I'd like to give a little credit where credit is due.
I have been in a dysfunctional relationship with an alcoholic for 7 years now.
So here it goes...the alcoholic certainly is not going to be getting any alkaloids from my today. Nor are his parents, who are at the root of his behavior as far as I'm concerned.
First and foremost, I would like to thank my ex-husband, H, and his wife L. H helped me financially the first year of my son's life, when J was drinking and no where to be found. He and his wife came and helped me at the house many times. Most memorably was the night a few days after J was born when J was inconsolable. I could not get J to stop crying.
J was AWOL.
I could not get him on the phone, which has come to be a familiar pattern. Anyone who has had their first child and knows how scary it can be when the baby just cries and cries for no apparent reason can probably empathize. I was completely alone. Thank GOD L and H lived down the street and were able to come to the house and stay with me until I could get J to stop crying - sometime in the middle of the night. I will be FOREVER in their gratitude for that.
I will always thank H and L for loaning me money during that time. I received NO financial contributions from J for almost a year after J was born. I liquidated 3 retirement accounts to pay for expenses. Expenses that you would think the father would help out with.
I was ready to leave J, but then he went to rehab for 60 days. Wow - I I felt so much hope.
What a joke. Hope?
And then he relapsed.
And then he relapsed again.
And now it seems, he has relapsed again.
What a life!
My bad for always wanting to believe the best in someone.
Apparently I am the bad person, the fucked up person.
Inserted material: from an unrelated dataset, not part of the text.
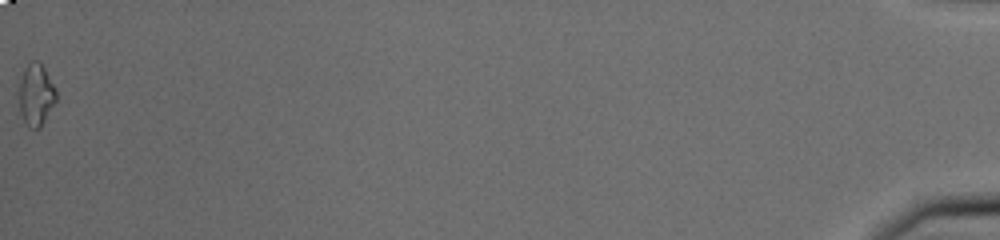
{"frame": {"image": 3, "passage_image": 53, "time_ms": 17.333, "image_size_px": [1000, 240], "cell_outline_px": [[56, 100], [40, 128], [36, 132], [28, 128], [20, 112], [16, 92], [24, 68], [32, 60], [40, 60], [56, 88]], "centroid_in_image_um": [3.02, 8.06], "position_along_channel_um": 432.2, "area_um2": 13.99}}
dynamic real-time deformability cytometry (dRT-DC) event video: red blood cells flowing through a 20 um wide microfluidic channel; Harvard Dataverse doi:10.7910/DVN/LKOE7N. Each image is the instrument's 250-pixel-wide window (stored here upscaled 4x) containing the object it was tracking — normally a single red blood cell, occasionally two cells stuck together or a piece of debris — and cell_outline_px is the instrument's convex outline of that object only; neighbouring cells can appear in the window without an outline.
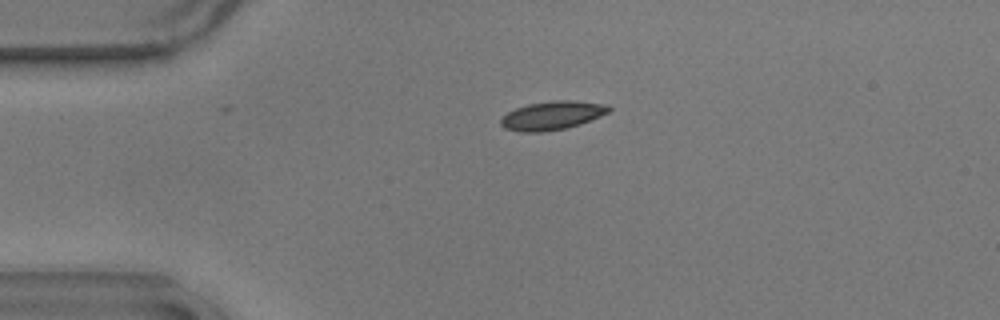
{"species": "common noctule bat (a hibernating species)", "species_latin": "Nyctalus noctula", "temperature_condition": "warm", "stored_images_in_passage": 45, "camera_frame_rate_fps": 3000, "um_per_image_px": 0.085, "animal": {"sex": "male", "body_mass_g": 17.9}, "frame": {"image": 1, "passage_image": 2, "time_ms": 0.333, "image_size_px": [1000, 320], "cell_outline_px": [[612, 108], [608, 112], [600, 116], [580, 124], [568, 128], [540, 132], [520, 132], [504, 128], [500, 124], [500, 120], [508, 112], [516, 108], [528, 104], [552, 100], [572, 100], [608, 104]], "centroid_in_image_um": [46.94, 9.81], "position_along_channel_um": 38.1, "area_um2": 18.09}}
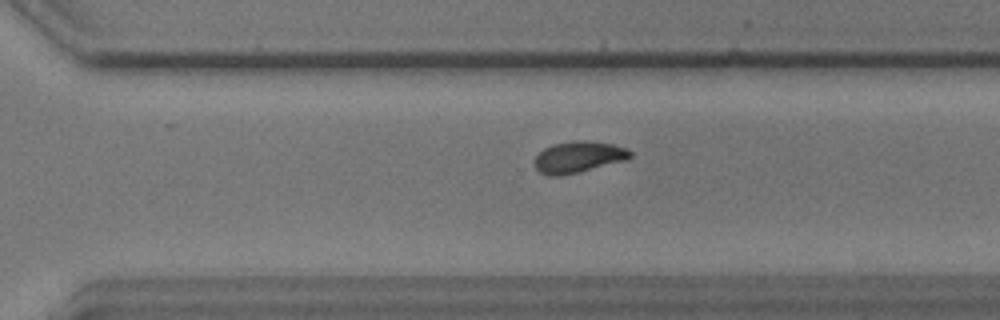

Because here we are again. H's 3rd birthday. And her dad is a NO SHOW.
And my ex-husband did the BBQ for the 2nd year in a row.
H has his own family. He has his own wife. And they are all lovely.
This goes way beyond the realm of his responsibility. He is a good man. But enough is enough.
I'd also like to thank my family.
They have stepped in, again and again and again and again and again and again and again and again.
My dad is here every Sunday with the kids. Someone has to be a man. Someone has to show them how they should behave AS A FATHER. Someone has to stop this dyfunction from going down from generation to generation to generation. My mom has been here so often it also seems like WE are the partners. That we are the ones who made these children together.
And I would just like to know, WHERE THE FUCK HAVE THE H'S BEEN?????
But lastly, I would like to say thank you to J's Aunt J, who has just about been the saving grace and the shining light in the entire Hs family. Thank you for showing me kindness. Thank you for being at H's birthday party. Thank you for caring. Because that means a lot to me.
K, you don't send someone a card and tell them they are a "Good Man" right after they don't come home ALL NIGHT LONG.
You don't continue to reinforce BAD behavior with money.
Unless, it is convenient for you to have A DEPENDENT ADDICT as your son.